Nicolette Jones’ introduction to Writes of Passage sets out the rationale behind the book and the selections made across its eight, themed chapters. Jones describes how childhood reading is a ‘superior experience’ with ‘a vividness that adults often yearn for.’ I’m not sure quite how tightly that transition can be mapped to the advent of teen-hood, not sure I have made that transition myself, but it would be pedantic to spend too long on this, even if it does drive the book’s title. Instead, let’s focus on something that the book demonstrates quite clearly: the connections that arise from sentiments being ‘expressed over the centuries, by different voices, in different styles.’ Jones flags how we are connected to the past and the comforting consistency of the human experience across time and space. Finally, the introduction makes clear that this is a personal selection, and that she makes no claims to this being a definitive volume that will take pave the way into an enlightened fourteenth year on the planet; they are simply interesting thoughts, expressed well, on a selection of big themes. ‘Skim, savour as you please, and chase up any books or authors you’d like to hear more of’.’

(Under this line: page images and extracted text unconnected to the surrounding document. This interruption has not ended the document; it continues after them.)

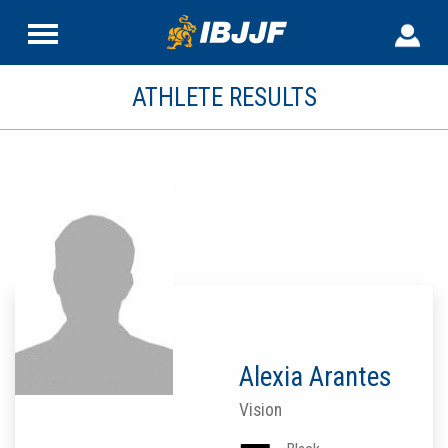
ATHLETE RESULTS
Alexia Arantes
Vision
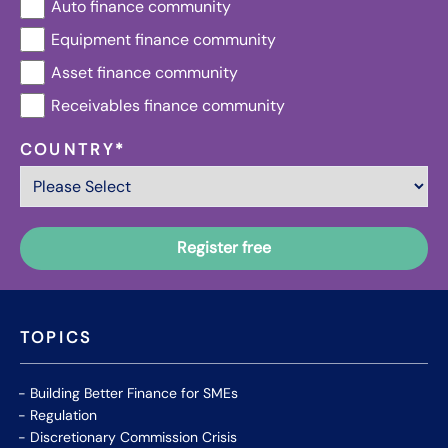
Auto finance community
Equipment finance community
Asset finance community
Receivables finance community
COUNTRY
*
TOPICS
Building Better Finance for SMEs
Regulation
Discretionary Commission Crisis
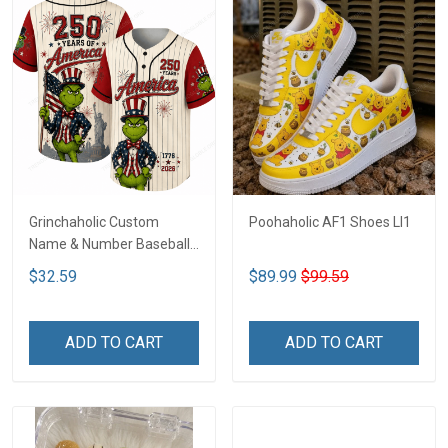
Grinchaholic Custom
Poohaholic AF1 Shoes LI1
Name & Number Baseball
Jersey LI1
$32.59
$89.99
$99.59
ADD TO CART
ADD TO CART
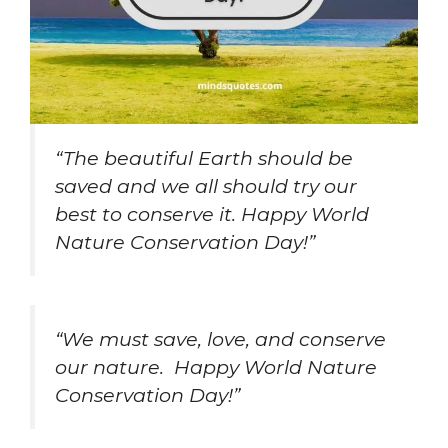
“The beautiful Earth should be
saved and we all should try our
best to conserve it. Happy World
Nature Conservation Day!”
“We must save, love, and conserve
our nature. Happy World Nature
Conservation Day!”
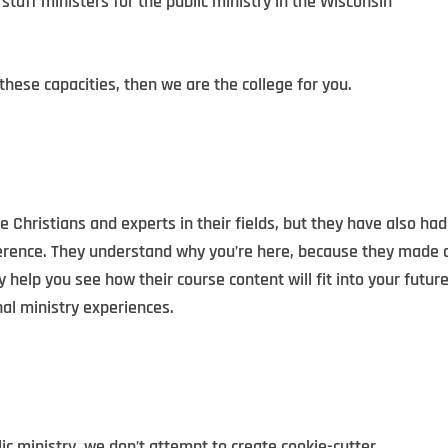
 staff ministers for the public ministry in the Wisconsin
 these capacities, then we are the college for you.
e Christians and experts in their fields, but they have also had
ference. They understand why you’re here, because they made 
ey help you see how their course content will fit into your futur
nal ministry experiences.
ic ministry, we don’t attempt to create cookie-cutter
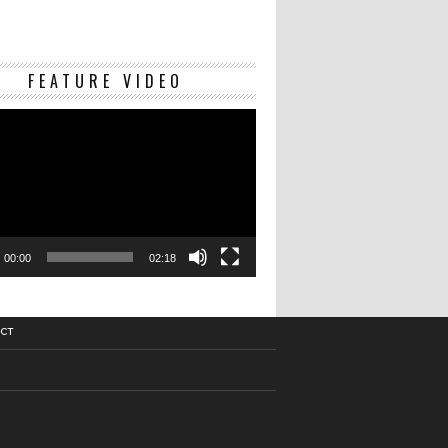
Video
FEATURE VIDEO
Player
00:00
02:18
CT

Those big themes include childhood, equality and justice, happiness and sadness. That last theme includes an extract from Michael Rosen’s peerless Sad Book. Rosen’s words prove to be just as powerful, if differently so, away from Quentin Blake’s uniquely sensitive illustrations. This same section includes a short quote from Frances Hardinge. Just twenty-five words, chosen and ordered in such a way that I’ve squirreled them away. James Baldwin, of course, manages to stake his claim in just eleven words. Words that resonate as much now as at the time of writing. Further squirreling. That’s the point. Jones has selected these extracts and pieces based on personal preference and has provided sensitive commentary for each. It’s down to each reader to find what speaks most to them. Let’s just say, if I was given to turning the corners of a page over, the book would have taken a fair hammering.
A section on reading is – shock, horror – a personal highlight. I don’t always enjoy getting meta about my love of reading unless it is done especially well. Here, the opening quote from Alan Bennett’s History Boys touched me very deeply in the way that he captures just why certain books and/or certain authors have touched me very deeply over the years. Writers who have certainly offered a hand that has ‘come out and taken yours.’
Given that we wouldn’t want any panic reading on the eve of a thirteenth birthday, I would happily include this, for browsing and discovering, reading and reflecting, in UKS2 class libraries, as well as in the first two years of secondary.